Start of Source data
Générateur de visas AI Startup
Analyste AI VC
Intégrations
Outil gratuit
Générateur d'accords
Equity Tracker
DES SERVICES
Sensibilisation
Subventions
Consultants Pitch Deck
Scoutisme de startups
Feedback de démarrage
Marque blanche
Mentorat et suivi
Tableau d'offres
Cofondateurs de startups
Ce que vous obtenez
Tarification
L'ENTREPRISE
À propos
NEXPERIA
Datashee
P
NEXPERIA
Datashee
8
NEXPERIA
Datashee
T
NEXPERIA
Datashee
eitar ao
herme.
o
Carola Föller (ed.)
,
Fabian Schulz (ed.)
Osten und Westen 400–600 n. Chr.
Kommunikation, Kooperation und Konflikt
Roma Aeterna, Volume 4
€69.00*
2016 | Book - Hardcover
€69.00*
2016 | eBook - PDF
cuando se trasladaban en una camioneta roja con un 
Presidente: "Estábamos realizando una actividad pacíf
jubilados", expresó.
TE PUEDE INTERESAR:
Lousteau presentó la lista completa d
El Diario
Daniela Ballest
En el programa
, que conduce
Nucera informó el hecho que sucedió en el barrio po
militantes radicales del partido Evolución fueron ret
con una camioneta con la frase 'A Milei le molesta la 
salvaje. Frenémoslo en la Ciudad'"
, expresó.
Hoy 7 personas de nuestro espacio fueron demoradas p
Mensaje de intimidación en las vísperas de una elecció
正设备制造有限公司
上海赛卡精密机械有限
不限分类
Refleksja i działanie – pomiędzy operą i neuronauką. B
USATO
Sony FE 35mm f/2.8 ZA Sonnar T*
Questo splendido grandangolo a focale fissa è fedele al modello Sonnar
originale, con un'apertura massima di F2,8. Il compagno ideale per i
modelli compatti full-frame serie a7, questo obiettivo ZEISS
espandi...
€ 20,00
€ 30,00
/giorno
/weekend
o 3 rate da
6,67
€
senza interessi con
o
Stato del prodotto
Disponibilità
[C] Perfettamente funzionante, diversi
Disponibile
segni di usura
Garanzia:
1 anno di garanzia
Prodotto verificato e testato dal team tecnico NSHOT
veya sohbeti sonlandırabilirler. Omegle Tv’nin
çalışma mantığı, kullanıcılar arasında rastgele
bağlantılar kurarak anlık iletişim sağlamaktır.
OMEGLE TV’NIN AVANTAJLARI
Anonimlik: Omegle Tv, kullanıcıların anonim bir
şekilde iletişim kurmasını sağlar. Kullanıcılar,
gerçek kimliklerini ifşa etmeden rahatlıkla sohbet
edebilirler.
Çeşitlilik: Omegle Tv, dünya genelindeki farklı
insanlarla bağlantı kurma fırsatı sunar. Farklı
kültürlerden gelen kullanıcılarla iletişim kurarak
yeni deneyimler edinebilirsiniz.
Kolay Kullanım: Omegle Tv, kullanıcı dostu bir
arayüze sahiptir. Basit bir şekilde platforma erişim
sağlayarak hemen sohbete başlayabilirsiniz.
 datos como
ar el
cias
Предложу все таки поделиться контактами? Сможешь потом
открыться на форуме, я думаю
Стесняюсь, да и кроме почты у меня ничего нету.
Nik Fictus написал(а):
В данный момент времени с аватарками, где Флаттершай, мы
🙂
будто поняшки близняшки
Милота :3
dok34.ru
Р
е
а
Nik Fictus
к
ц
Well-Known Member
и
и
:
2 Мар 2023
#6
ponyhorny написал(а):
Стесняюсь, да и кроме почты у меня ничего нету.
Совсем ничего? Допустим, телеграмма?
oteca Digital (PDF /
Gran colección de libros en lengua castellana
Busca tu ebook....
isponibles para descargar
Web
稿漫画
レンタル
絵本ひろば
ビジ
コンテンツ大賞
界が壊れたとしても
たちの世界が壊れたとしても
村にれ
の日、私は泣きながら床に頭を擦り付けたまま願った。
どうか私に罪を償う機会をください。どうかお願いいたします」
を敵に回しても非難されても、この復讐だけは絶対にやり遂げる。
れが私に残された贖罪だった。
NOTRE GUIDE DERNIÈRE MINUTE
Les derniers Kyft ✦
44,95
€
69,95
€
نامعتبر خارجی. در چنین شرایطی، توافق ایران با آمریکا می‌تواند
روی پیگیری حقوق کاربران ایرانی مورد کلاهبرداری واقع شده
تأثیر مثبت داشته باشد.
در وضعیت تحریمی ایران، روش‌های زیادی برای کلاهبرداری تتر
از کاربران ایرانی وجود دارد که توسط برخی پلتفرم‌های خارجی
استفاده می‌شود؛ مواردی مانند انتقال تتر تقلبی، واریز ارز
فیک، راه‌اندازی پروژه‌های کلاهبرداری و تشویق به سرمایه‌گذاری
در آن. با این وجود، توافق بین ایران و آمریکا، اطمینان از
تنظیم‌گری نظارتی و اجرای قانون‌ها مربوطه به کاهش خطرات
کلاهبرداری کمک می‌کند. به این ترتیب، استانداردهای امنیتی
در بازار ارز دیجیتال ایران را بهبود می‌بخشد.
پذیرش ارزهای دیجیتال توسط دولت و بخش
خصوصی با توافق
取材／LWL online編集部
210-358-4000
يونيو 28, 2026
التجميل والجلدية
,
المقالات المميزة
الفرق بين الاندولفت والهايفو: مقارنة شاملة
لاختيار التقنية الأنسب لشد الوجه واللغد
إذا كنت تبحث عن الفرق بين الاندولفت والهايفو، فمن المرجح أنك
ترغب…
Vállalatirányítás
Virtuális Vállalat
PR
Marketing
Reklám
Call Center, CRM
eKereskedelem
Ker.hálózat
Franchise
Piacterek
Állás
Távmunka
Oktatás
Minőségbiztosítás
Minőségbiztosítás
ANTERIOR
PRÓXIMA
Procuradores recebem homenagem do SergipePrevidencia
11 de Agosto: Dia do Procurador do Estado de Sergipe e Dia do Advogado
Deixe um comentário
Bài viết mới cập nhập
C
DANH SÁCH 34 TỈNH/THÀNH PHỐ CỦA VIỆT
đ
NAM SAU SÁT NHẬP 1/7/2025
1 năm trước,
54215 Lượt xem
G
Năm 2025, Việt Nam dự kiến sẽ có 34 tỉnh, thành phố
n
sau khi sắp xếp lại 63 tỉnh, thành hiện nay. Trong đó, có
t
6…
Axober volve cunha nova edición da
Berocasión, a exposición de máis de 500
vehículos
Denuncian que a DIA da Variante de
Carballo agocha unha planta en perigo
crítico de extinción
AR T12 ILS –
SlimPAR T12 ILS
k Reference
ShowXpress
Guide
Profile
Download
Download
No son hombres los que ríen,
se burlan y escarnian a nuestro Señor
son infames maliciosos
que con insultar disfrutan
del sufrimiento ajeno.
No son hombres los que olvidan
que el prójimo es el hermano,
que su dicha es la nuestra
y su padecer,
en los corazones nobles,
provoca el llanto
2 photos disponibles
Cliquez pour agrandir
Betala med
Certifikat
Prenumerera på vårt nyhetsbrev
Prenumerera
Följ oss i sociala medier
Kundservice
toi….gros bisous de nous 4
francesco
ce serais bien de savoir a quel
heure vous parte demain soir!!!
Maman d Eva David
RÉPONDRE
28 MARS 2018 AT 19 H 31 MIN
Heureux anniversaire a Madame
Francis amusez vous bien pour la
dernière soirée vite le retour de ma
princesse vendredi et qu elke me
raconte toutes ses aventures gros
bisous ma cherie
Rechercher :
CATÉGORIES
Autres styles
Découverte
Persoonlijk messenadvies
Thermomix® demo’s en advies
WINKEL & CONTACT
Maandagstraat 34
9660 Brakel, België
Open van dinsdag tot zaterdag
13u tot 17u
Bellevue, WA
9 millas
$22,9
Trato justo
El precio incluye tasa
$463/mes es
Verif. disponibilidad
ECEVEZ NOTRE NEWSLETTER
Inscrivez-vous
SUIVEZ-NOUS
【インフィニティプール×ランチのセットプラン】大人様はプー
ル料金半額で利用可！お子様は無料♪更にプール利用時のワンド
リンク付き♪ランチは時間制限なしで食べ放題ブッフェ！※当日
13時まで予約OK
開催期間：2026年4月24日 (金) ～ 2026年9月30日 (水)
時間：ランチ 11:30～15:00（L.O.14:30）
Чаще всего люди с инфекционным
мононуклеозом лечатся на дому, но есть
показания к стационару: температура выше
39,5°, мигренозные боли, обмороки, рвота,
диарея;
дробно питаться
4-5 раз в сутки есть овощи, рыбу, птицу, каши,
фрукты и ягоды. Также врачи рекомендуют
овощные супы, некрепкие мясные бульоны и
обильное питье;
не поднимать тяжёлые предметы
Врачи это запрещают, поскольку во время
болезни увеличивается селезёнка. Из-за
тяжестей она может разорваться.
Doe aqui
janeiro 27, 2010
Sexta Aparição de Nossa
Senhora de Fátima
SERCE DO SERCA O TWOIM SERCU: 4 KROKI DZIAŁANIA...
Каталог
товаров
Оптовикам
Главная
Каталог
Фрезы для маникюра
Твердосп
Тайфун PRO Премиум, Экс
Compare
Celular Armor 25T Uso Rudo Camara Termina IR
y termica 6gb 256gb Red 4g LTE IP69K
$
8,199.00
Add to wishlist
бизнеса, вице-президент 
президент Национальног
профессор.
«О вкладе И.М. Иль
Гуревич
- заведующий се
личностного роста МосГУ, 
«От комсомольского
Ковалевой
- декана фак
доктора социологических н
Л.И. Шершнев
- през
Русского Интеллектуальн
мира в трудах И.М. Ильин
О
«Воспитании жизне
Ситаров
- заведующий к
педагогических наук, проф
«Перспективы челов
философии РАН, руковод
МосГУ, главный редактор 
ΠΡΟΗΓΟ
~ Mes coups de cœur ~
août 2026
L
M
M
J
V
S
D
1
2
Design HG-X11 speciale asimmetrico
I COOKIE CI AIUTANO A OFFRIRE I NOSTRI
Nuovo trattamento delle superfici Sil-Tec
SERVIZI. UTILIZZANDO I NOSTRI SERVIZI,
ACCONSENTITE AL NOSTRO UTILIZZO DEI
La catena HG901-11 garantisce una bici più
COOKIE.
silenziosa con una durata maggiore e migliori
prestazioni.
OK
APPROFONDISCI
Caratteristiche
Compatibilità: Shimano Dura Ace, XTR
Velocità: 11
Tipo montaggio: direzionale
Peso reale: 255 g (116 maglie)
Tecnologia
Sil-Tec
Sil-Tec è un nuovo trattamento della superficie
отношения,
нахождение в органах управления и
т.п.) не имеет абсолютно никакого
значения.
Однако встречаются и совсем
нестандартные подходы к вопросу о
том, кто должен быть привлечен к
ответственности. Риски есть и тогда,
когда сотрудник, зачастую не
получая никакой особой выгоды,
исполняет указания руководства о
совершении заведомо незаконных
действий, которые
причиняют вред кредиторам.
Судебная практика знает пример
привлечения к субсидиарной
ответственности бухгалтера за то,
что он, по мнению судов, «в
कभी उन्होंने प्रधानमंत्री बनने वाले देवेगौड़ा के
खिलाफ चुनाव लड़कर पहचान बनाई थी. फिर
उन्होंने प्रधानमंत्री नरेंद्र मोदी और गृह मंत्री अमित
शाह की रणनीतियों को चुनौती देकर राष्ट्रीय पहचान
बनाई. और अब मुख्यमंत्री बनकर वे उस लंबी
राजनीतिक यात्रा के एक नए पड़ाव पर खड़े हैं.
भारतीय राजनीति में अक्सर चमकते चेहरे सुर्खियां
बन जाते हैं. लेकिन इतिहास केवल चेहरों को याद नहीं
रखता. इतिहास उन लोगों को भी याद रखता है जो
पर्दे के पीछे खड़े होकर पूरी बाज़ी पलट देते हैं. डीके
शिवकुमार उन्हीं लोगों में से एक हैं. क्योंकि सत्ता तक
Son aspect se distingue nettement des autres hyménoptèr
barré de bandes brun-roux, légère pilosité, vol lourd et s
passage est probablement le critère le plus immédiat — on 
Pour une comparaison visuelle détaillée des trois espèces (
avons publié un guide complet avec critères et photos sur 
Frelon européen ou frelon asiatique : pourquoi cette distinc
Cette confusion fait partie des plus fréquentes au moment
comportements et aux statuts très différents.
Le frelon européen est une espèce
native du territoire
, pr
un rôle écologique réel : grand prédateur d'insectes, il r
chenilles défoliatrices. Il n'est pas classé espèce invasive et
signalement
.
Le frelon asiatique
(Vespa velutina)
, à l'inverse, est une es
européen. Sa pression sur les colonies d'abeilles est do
End of Source data
§ **Work request**
Among the records above, repeat exactly the line with "SERVIZI. UTILIZZANDO I", the line with "когда сотрудник, зачастую не", and every line in between, and only those.

§ **Answer to this task**
SERVIZI. UTILIZZANDO I NOSTRI SERVIZI,
ACCONSENTITE AL NOSTRO UTILIZZO DEI
La catena HG901-11 garantisce una bici più
COOKIE.
silenziosa con una durata maggiore e migliori
prestazioni.
OK
APPROFONDISCI
Caratteristiche
Compatibilità: Shimano Dura Ace, XTR
Velocità: 11
Tipo montaggio: direzionale
Peso reale: 255 g (116 maglie)
Tecnologia
Sil-Tec
Sil-Tec è un nuovo trattamento della superficie
отношения,
нахождение в органах управления и
т.п.) не имеет абсолютно никакого
значения.
Однако встречаются и совсем
нестандартные подходы к вопросу о
том, кто должен быть привлечен к
ответственности. Риски есть и тогда,
когда сотрудник, зачастую не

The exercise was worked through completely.